Things finally fell into place while the singer-guitarist was warming up prior to a show in Hungary with his other band, Alter Bridge, and started playing a chord progression that eventually became the title track’s chorus. “The story kind of formed in my head, and I kept on developing that song,” he recalls. “I remember being onstage kind of having that in my mind in between songs, and I couldn’t wait to get back to the dressing room. Don’t get me wrong: I enjoyed the show, always, but I was dying to get back to writing the song.”
Tremonti explains that the book — he describes it as “a sad story” that’s “science fiction-esque” but leaning “on the more dramatic side of it and not so techy” — is set during the turn of the next century. It features a technology called a vessel, which is “a lab-grown synthesized form of a human being with mostly human parts, but they’re loaded with data and traits specifically chosen by their owners that we call primaries, and no two are alike. They’re processed through human DNA and they’re as unique as humans, but over time, some of the vessels in the first phase start to resist and disobey their owner.” A recall is issued that sets in motion a war between man and its creation. The hero of the story is one of these vessels, who was created and programmed by a man to love only him in order to fill a painful void caused by his ex-wife’s death.
Because A Dying Machine centers on a concept, Tremonti says he tried to make the music fit the story as much as possible, but he also wanted casual listeners to enjoy the album. “It’s not something [where] you have to read the book or you have to get into this kind of thing to enjoy the songs,” he says. “Some songs were kind of hard to wrestle into this theme.”
One of those songs is “Take You With Me,” whose exuberant mood and uplifting message differs from much of the propulsive, hard-hitting album that shows the band rocking with as much vigor and intensely as it did on their well-received 2016 collection Dust. “It’s about someone convincing someone else to be proud of their scars and their imperfections and never forgetting where they came from and who they are, and convincing them that they are stronger than they imagined," he says. Tremonti admits he’s a little apprehensive about its inclusion: “I know it’s a song that fits radio just as much as any other song on the album, but I don’t want it to take people’s attention off the storyline and the whole concept of the record.”
Below is the video for “Take You With Me,” which Billboard is exclusively premiering in the United States today (Apr. 16):
Tremonti’s booking agency, UTA, paired him with Shirley after he attempted to write the book solo and realized that he couldn’t do it and record an album at the same time. UTA has a literary division, so Tremonti asked his booking agent, Ken Fermaglich, for assistance in contacting the department to screen potential collaborators. Tremonti chose Shirley because the subject matter of Shirley’s previous books “is perfect for this. He’s got a very human side to his writing, and he’s a brilliant sci-fi writer.”

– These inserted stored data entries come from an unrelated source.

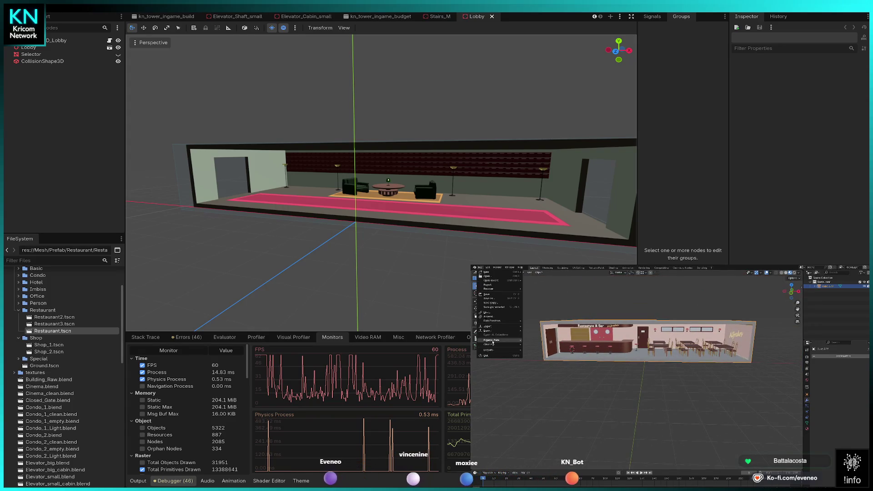
mouse_move(496, 346)
click(539, 346)
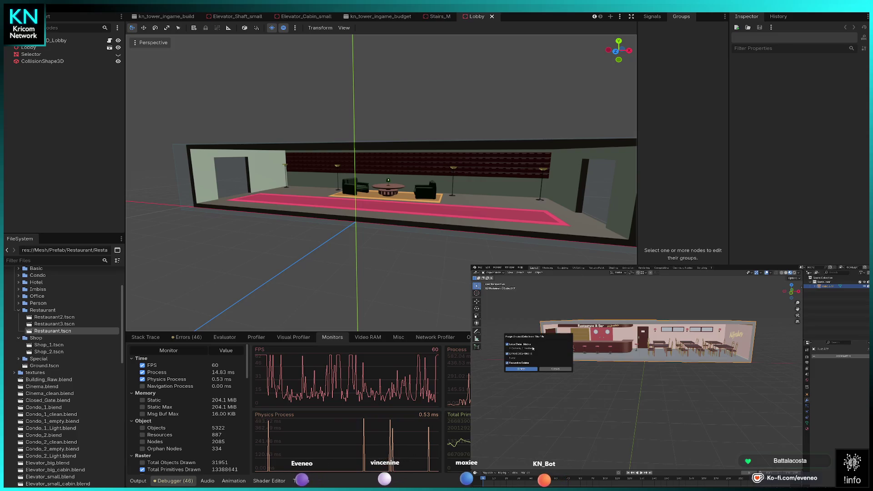
click(523, 370)
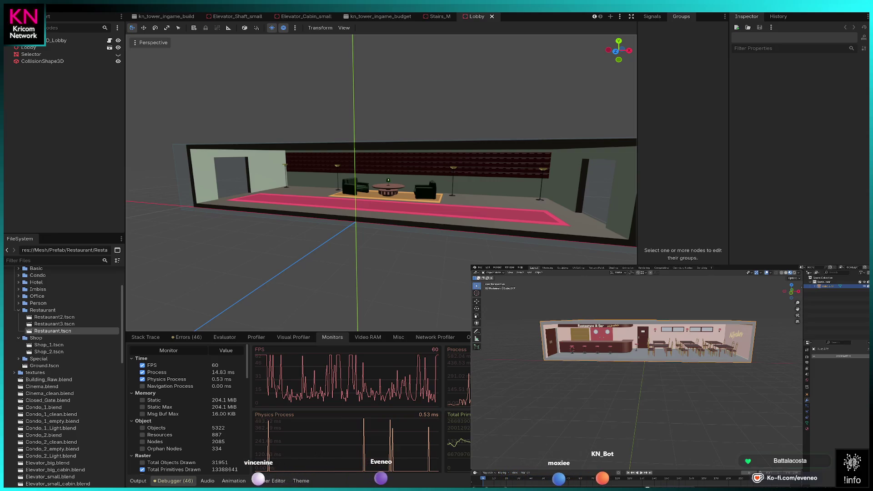
click(481, 269)
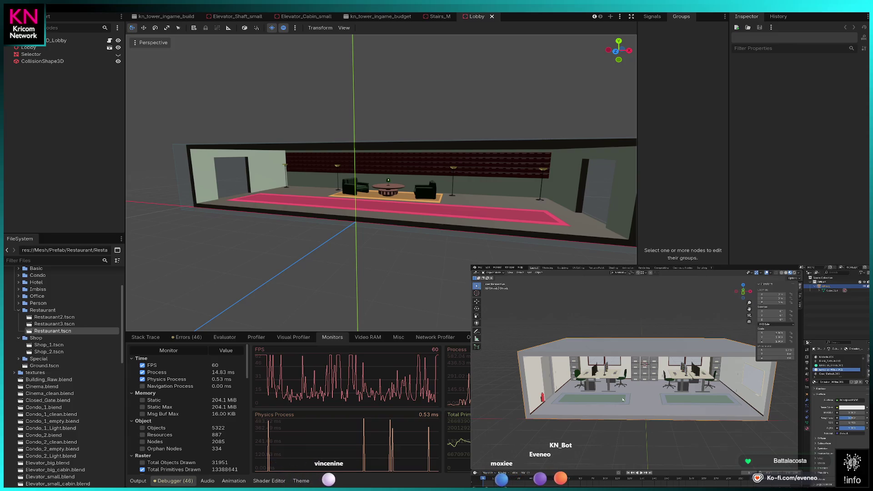
Select the entire office mesh and merge its vertices By Distance.
key(Tab)
key(a)
key(m)
click(608, 401)
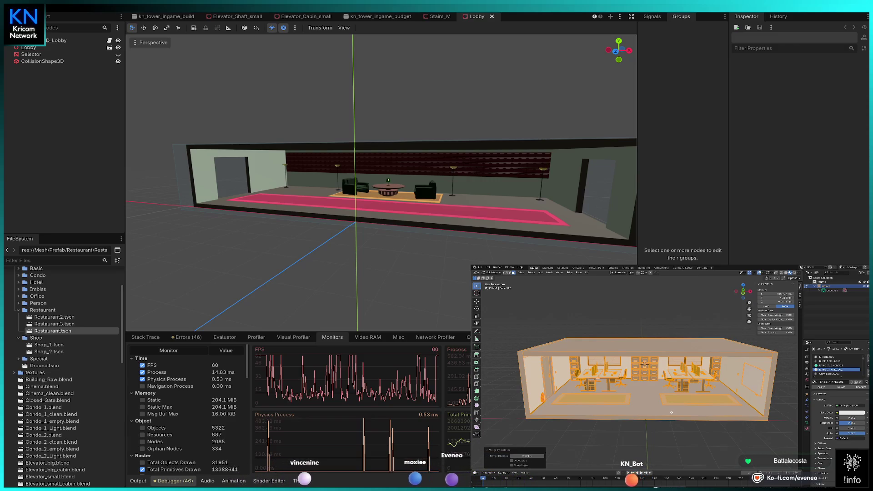
key(Tab)
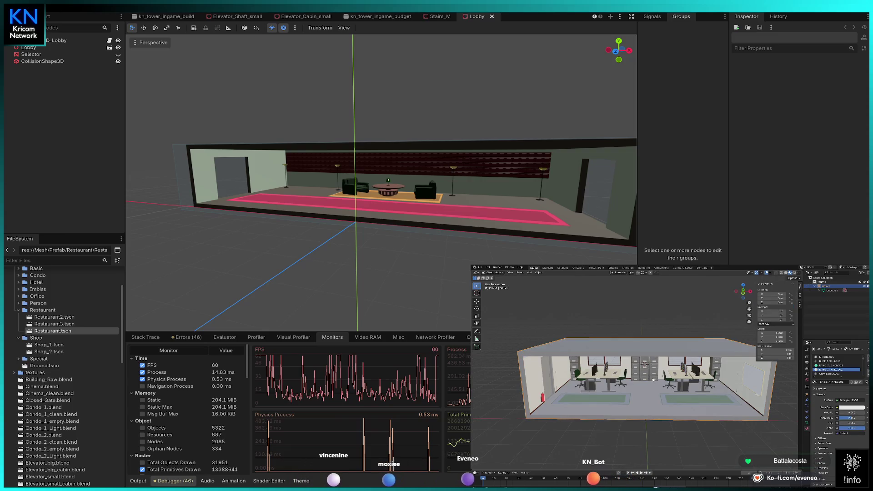
Face the two desks and window, select the left desk's linked geometry, then undo that selection.
scroll(653, 383, up, 5)
scroll(635, 399, up, 3)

The pair created a 29-page outline after having multiple lengthy phone conversations. “He sent me back the outline after I kind of narrated it to him, and then certain things were different in my mind than his, and we would push back and forth on that and finally got to the point where I [thought], ‘This is a good story arc,’ ” explains Tremonti. “Then he wrote the first chapter, sent it my way with all the points we had talked about, and I loved it … He’s done an excellent job.”
Once the first half of the novel is solidified, Tremonti intends to shop it to publishing houses. In the meantime, he plans to self-publish it in hard copy. “I never, ever read online or read on a tablet. I have to have the books,” he says. “I even want to do the hardback, all different versions of the book. If people want to do it digitally, they can do that. [But] when I’m 80 years old, I want to have that book to hold on to.”